When we visited England I became intrigued with how the English people dealt with the terrible trauma of the Second World War. German bombs fell on London for 57 consecutive days. Then after the bombing ceased, the planes came back again and again.   Thousands of lives were lost, whole families and communities were destroyed. It seemed like the end of the world.  All the children from the larger cities were sent to live with strangers in the country because of safety. It was a dark and difficult time for the English people. One of the moving forces in those wartime days was Prime Minister Winston Churchill. Over and over he told his people that the secret of England’s success would be embedded in six words: “Never…never…never…never give up.” After the war ended  Churchill gave his last commencement address. He stood before that graduating class used the words that kept his country going. Three times he said:  “Never quit.” And then he sat down.
 

Who knows what lurks around the corner of this new year?  But if the hard times come, we need not deny them through sunny optimism or drown in a sea of pessimistic despair.  Our challenge is to face whatever comes.
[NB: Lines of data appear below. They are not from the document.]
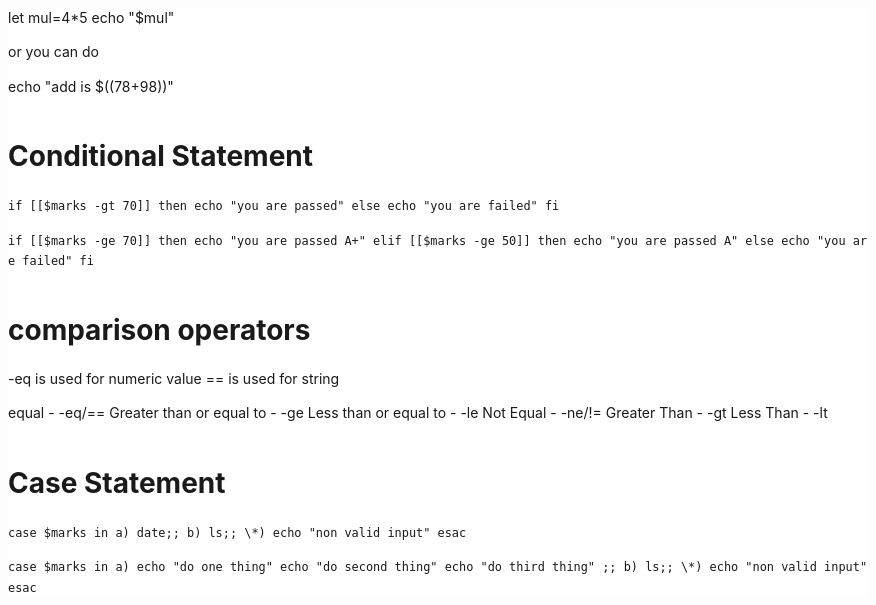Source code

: let mul=4\*5
echo "$mul"

or you can do

echo "add is $((78+98))"

# Conditional Statement

`if [[$marks -gt 70]]
then
      echo "you are passed"
else
      echo "you are failed"
fi`

`if [[$marks -ge 70]]
then
      echo "you are passed A+"
elif [[$marks -ge 50]]
then
      echo "you are passed A"
else
      echo "you are failed"
fi`

# comparison operators

-eq is used for numeric value
== is used for string

equal - -eq/==
Greater than or equal to - -ge
Less than or equal to - -le
Not Equal - -ne/!=
Greater Than - -gt
Less Than - -lt

# Case Statement

`case $marks in
        a) date;;
        b) ls;;
        \*) echo "non valid input"
esac
`

`case $marks in
        a)
                  echo "do one thing"
                  echo "do second thing"
                  echo "do third thing"
                  ;;
        b) ls;;
        \*) echo "non valid input"
esac
`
We will walk one step at a time. Sometimes we may reach out and grab someone’s hand so we do not stumble. Sometimes we may hold another’s hand so they do not stumble. Let us remember Churchill’s strong challenge. Never give up.
 
 
Years ago James Thurber wrote a tribute to his eccentric editor, Harold Ross of The New Yorker.
 Mr. Thurber said of his friend: "He just kept going like a bullet-torn battle flag and nobody captured his colors and nobody silenced his drums." Persistantists find a way through whatever happens. Not a bad way to move into a new year.